++++ INFORMATION

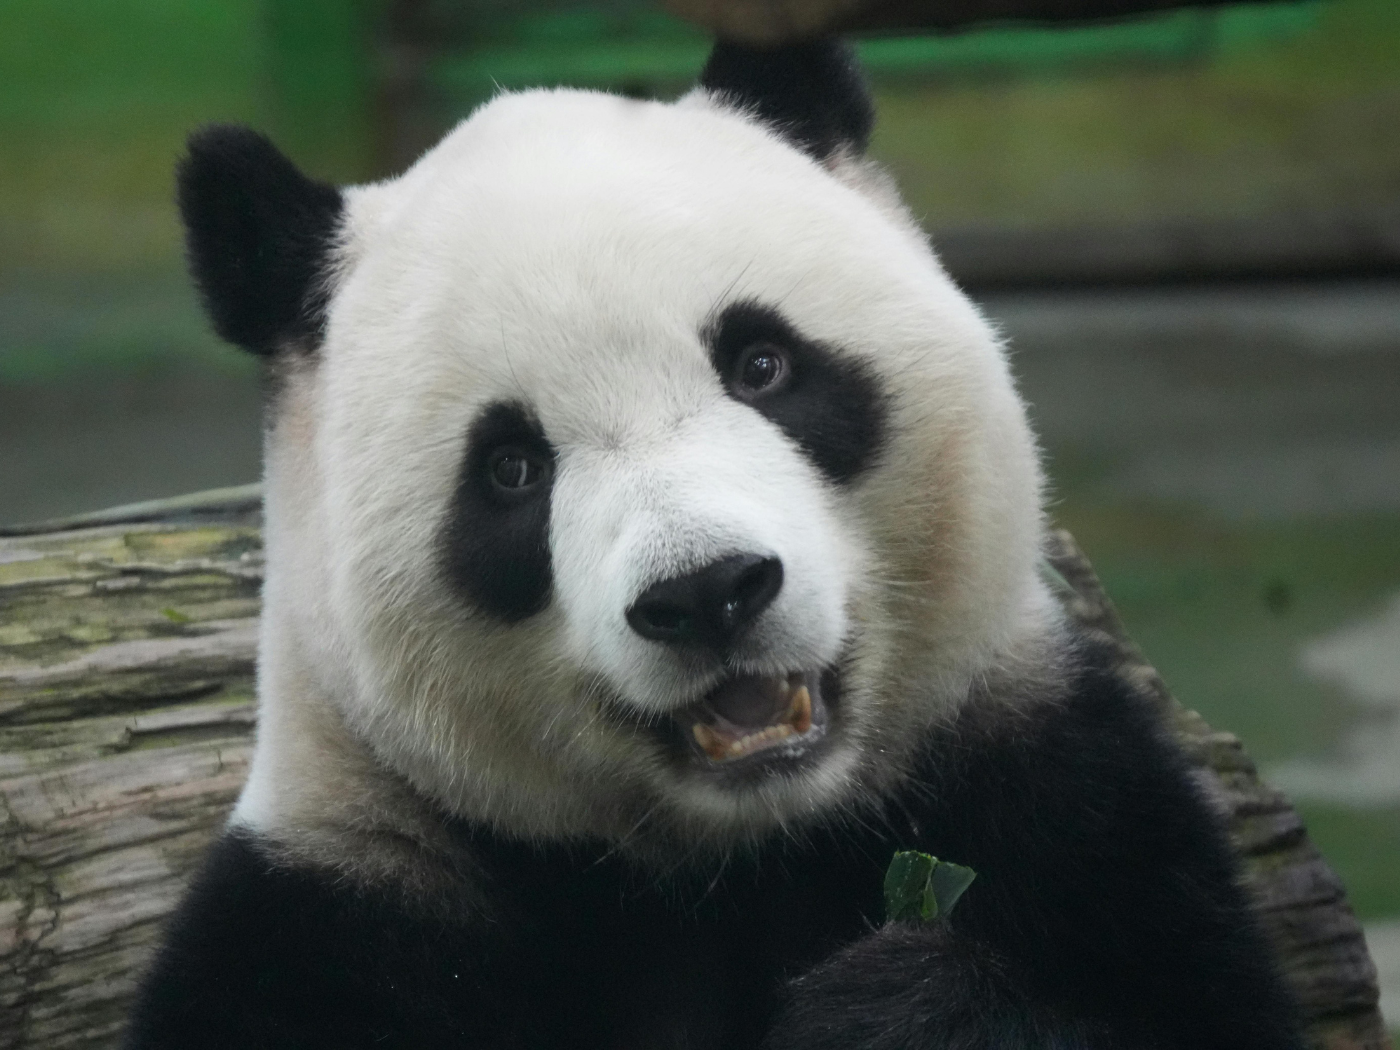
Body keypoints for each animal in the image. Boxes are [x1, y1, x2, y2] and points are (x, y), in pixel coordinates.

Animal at [125, 39, 1304, 1050]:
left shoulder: (1055, 794)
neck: (741, 853)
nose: (707, 593)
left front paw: (896, 1008)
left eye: (760, 365)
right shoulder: (349, 899)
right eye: (510, 468)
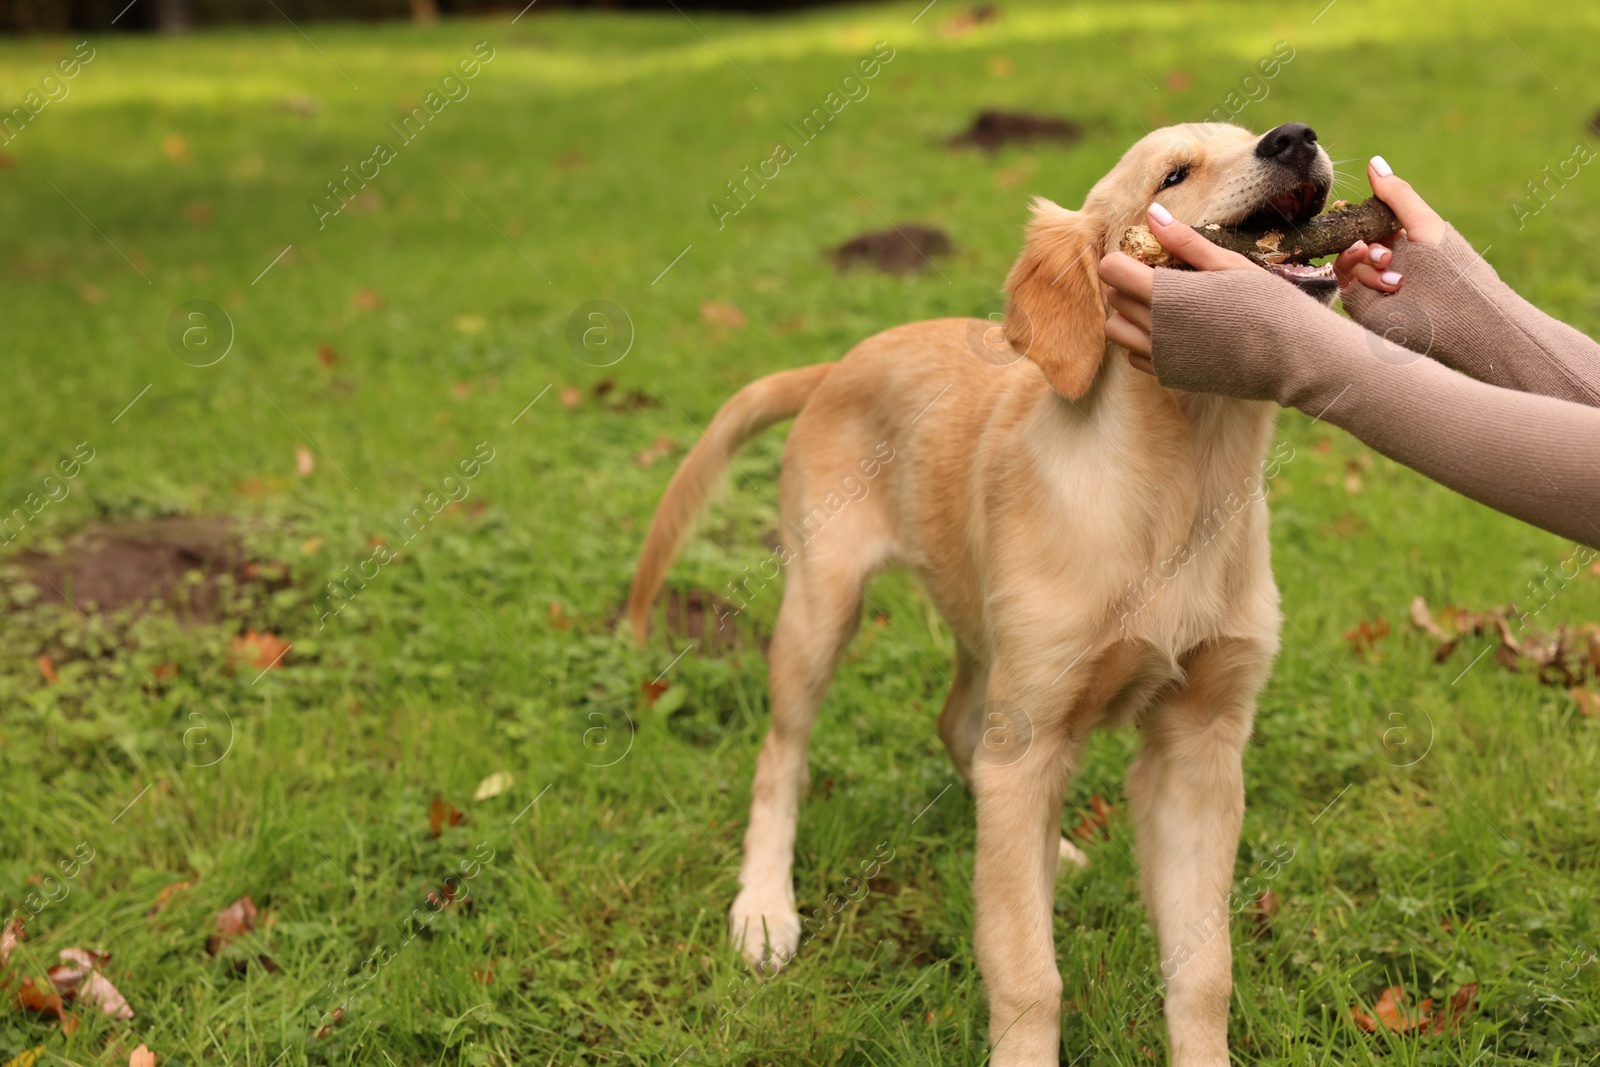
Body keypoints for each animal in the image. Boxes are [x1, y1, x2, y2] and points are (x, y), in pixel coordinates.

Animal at [624, 120, 1337, 1062]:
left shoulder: (1199, 744)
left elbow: (1203, 969)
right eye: (1173, 175)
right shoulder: (1034, 734)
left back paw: (1049, 849)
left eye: (1256, 134)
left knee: (957, 726)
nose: (1294, 139)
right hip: (824, 607)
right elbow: (1027, 969)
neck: (1183, 483)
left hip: (981, 632)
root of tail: (838, 363)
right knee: (781, 759)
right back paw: (765, 910)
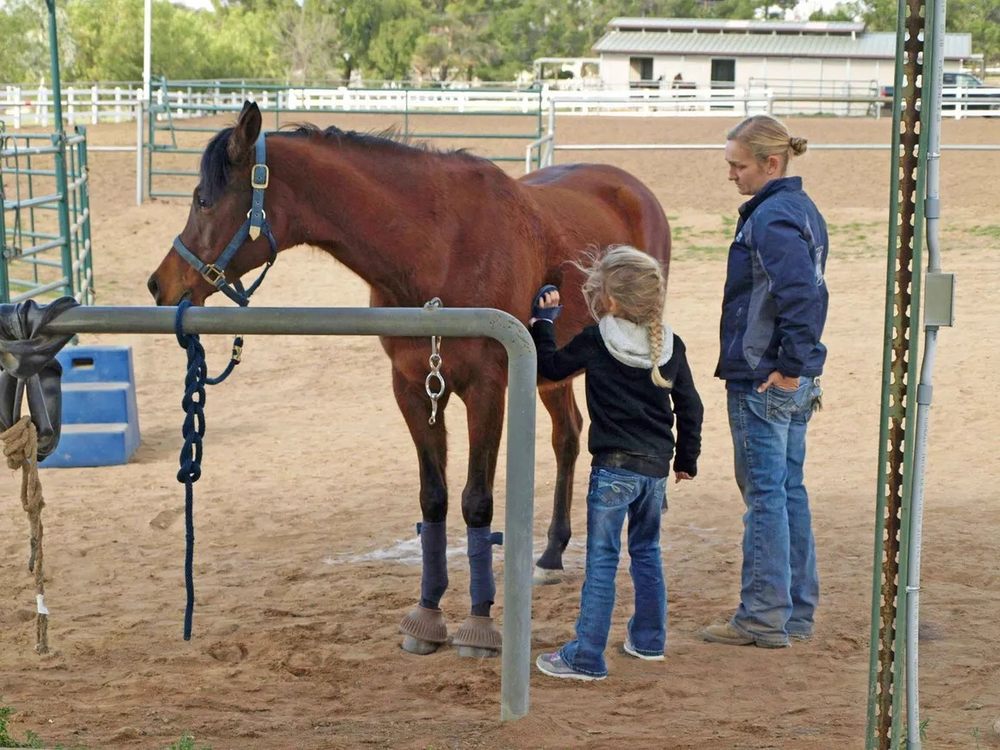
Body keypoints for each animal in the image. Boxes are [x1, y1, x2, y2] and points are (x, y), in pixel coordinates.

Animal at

++++++++

Where a line in the listing above contains "left", copy that line.

left shoulder: (1055, 794)
left front paw: (896, 1008)
left eye: (760, 365)
left shoulder: (1199, 744)
left elbow: (1203, 969)
left back paw: (1049, 849)
left eye: (1256, 134)
left knee: (957, 726)
left hip: (981, 632)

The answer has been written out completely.